Explore the material -
1. According to the RELP methods passage, what vector was the cDNA for the mouse orthologue of RELP subcloned into?
2. Reproduce, word for word, the stretch of the RELP methods passage from "Materials and Methods" through "accession numbers AY126670-AY126672.".
*** Passage to read ***
We screened an Incyte LifeSeq database (Incyte Pharmaceuticals, Palo Alto, CA) for transcripts especially abundant in the gastrointestinal tract of ulcerative colitis- and Crohn’s disease-derived libraries. The aim was to find proteins associated with the IBD-related regenerative responses. Regenerating protein-like protein (RELP) was selected for detailed characterization because of its abundant expression in the libraries of interest, and of its homology with cell-growth- and migration-associated regenerating (REG) proteins. 9-21 The structure of the gene and the predicted protein product, as well as the expression of the RELP protein in normal tissues and IBDs were investigated.
Materials and Methods
cDNA Cloning and Sequencing
RELP mRNA was detected as a cluster of expressed sequence tags (EST) in small-intestine- and colon-derived libraries in the Life Seq database (Incyte Pharmaceuticals). A full-length cDNA insert, encoding for the predicted RELP preprotein, was acquired and verified by sequencing. The human RELP nucleotide sequence data reported in this paper have been submitted to the GenBank/EMBL/DNA databases under accession numbers AY126670-AY126672.
A blast search in the NCBI EST database using human RELP cDNA yielded three highly homologous mouse sequences. The corresponding clones (IMAGE clone IDs 717371, 1079498, and 1096767) were acquired and sequenced. The cDNA for the mouse orthologue of RELP was subcloned into a pCR 2.1-TOPO vector (Invitrogen, Carlsbad, CA).
Antibodies
A C-terminal (CAEMSSNNNFLTWSSNE) RELP-derived peptide was synthesized, coupled to keyhole limpet hemocyanin, and used to produce polyclonal antibodies in rabbits. The sera were tested for reactivity against the peptide with enzyme-linked immunosorbent assay (ELISA), and the positive batches were affinity-purified. Anti-FLAG epitope antibodies were obtained from Sigma (ANTI-FLAG M2 Monoclonal Antibody; St. Louis, MO), and monoclonal mouse antibodies against chromogranin A from Chemicon (Temecula, CA). Secondary antibodies, HRP-conjugated swine anti-rabbit and rabbit anti-mouse immunoglobulins (IgGs), TRITC-conjugated swine anti-rabbit IgGs, and fluorescein isothiocyanate (FITC)-conjugated goat anti-mouse Ig were obtained from Dako (Glostrup, Denmark).
*** End of Passage to read ***
*** Source material ***
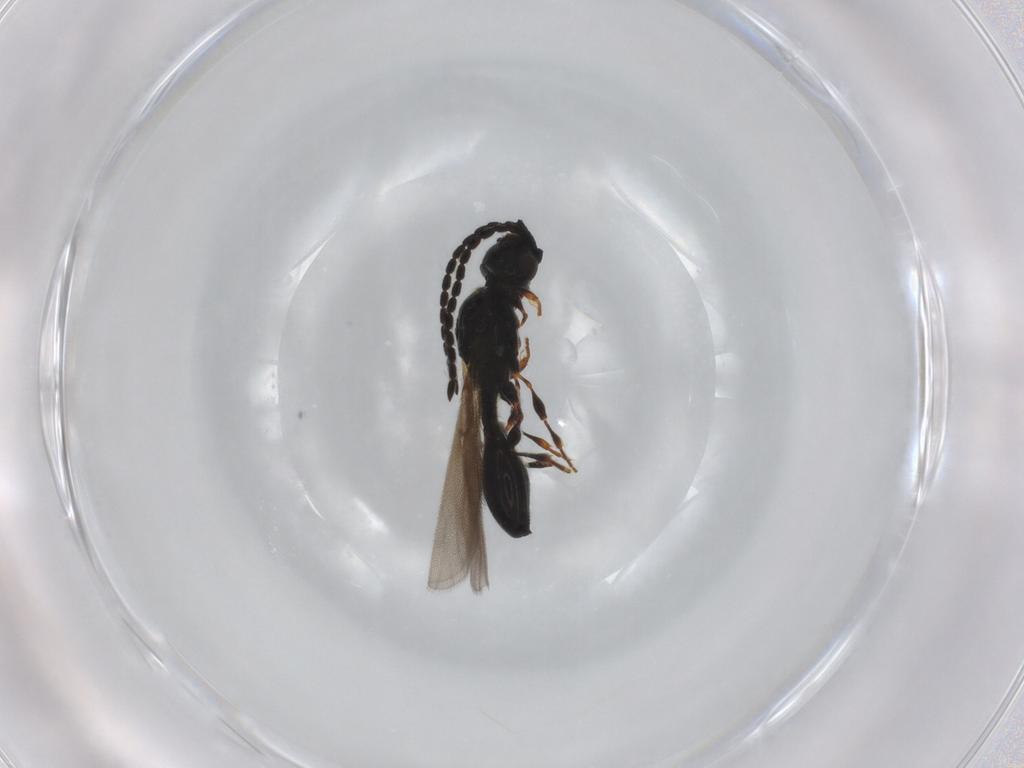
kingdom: Animalia
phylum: Arthropoda
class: Insecta
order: Hymenoptera
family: Diapriidae
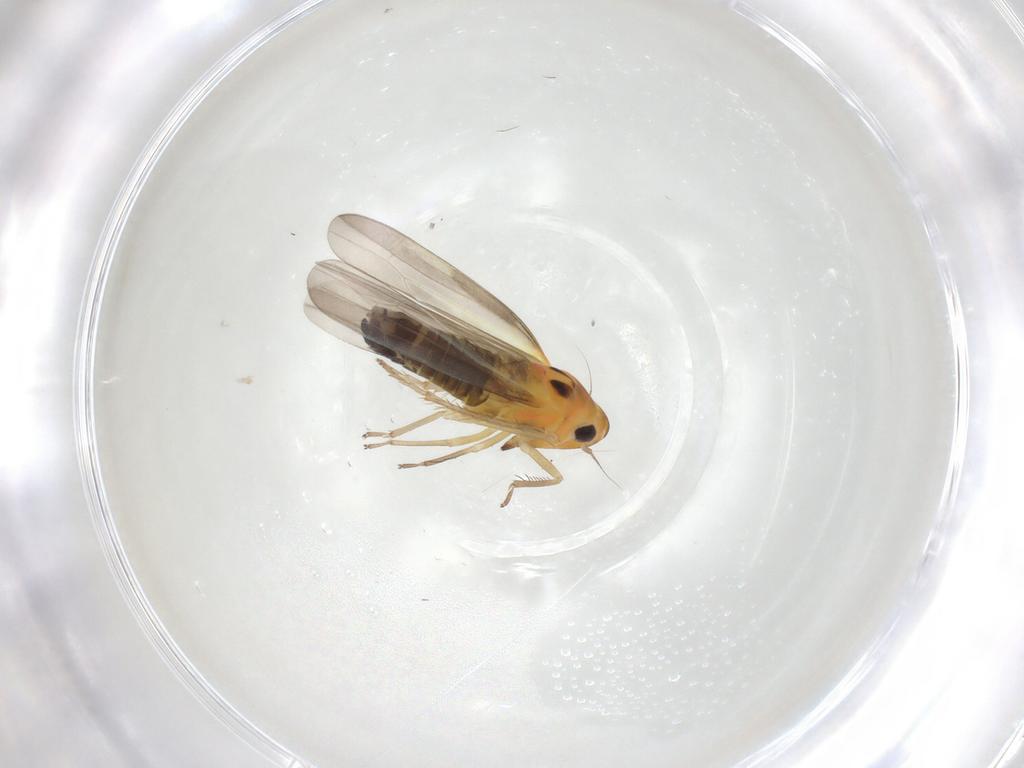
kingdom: Animalia
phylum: Arthropoda
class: Insecta
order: Hemiptera
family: Cicadellidae
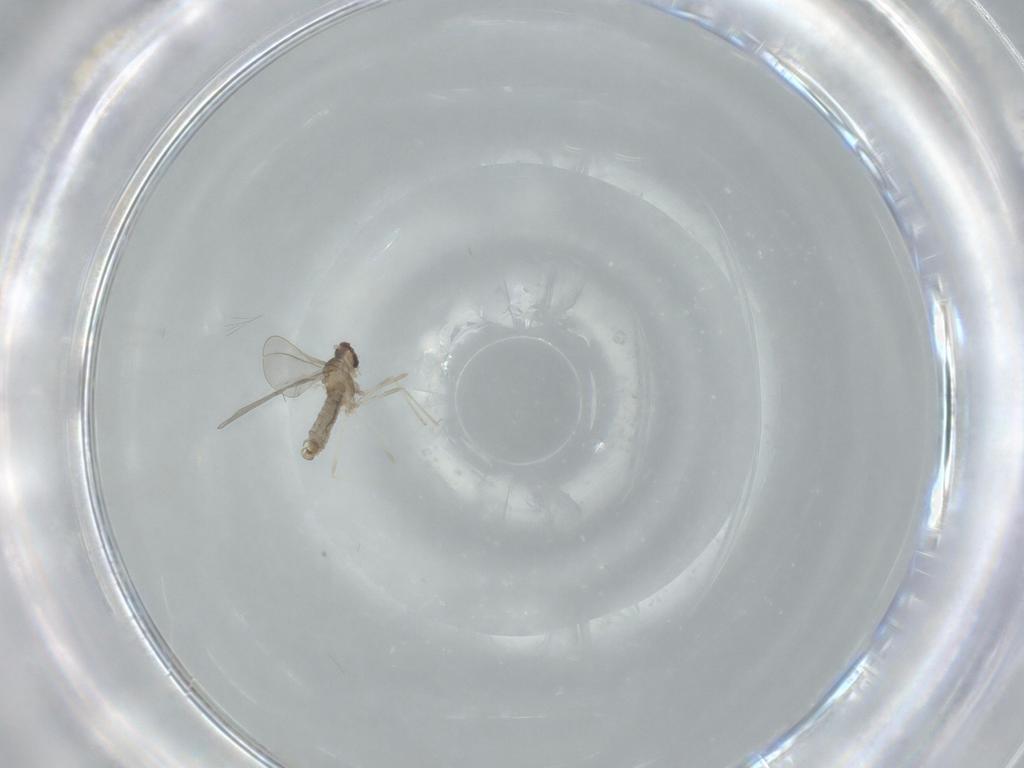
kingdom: Animalia
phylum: Arthropoda
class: Insecta
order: Diptera
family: Cecidomyiidae
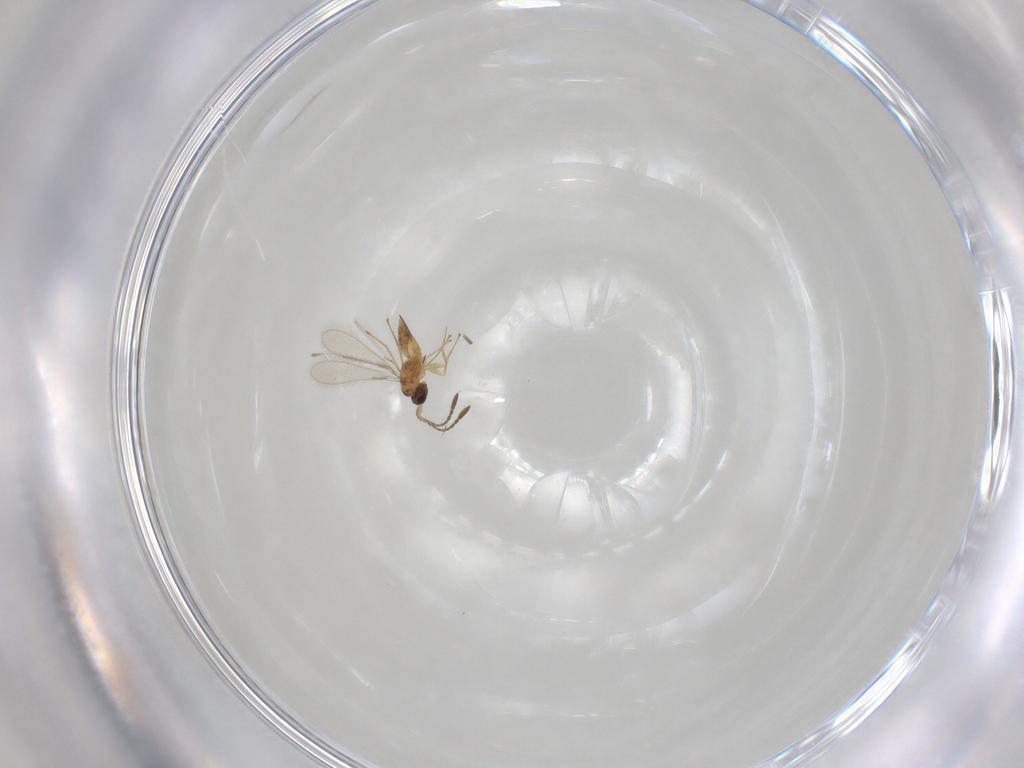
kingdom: Animalia
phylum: Arthropoda
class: Insecta
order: Hymenoptera
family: Mymaridae
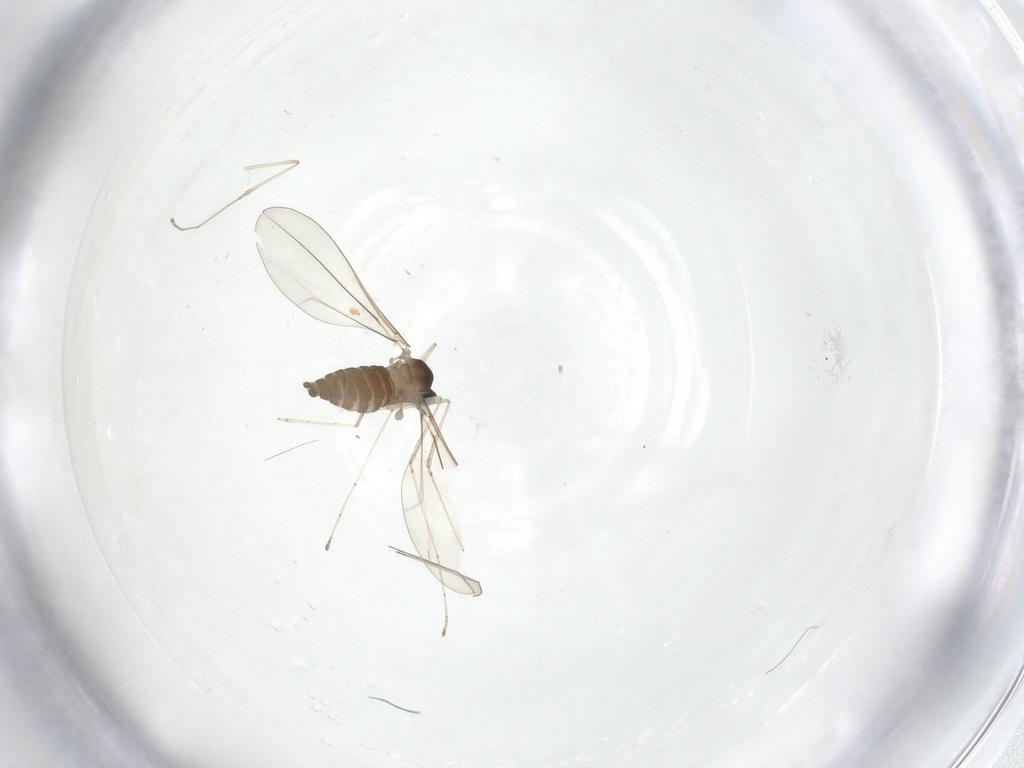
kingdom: Animalia
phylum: Arthropoda
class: Insecta
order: Diptera
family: Cecidomyiidae
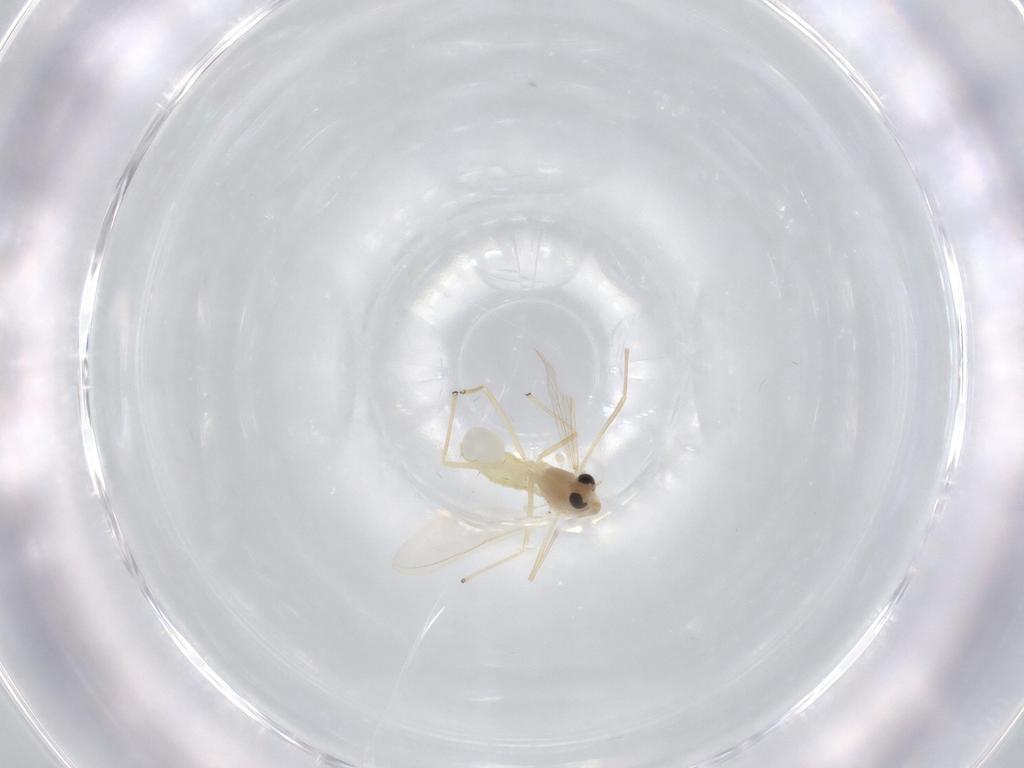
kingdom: Animalia
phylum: Arthropoda
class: Insecta
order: Diptera
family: Chironomidae
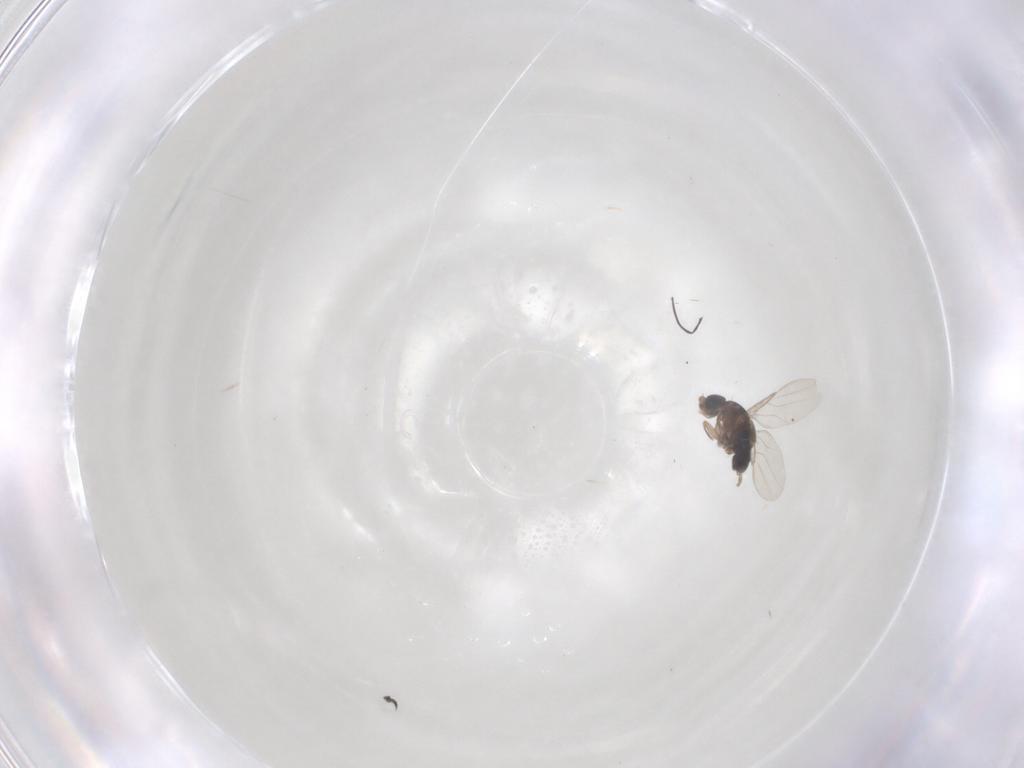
*** End of Source material ***
Numbered answers -
1. A pCR 2.1-TOPO vector (Invitrogen, Carlsbad, CA).

2.
Materials and Methods
cDNA Cloning and Sequencing
RELP mRNA was detected as a cluster of expressed sequence tags (EST) in small-intestine- and colon-derived libraries in the Life Seq database (Incyte Pharmaceuticals). A full-length cDNA insert, encoding for the predicted RELP preprotein, was acquired and verified by sequencing. The human RELP nucleotide sequence data reported in this paper have been submitted to the GenBank/EMBL/DNA databases under accession numbers AY126670-AY126672.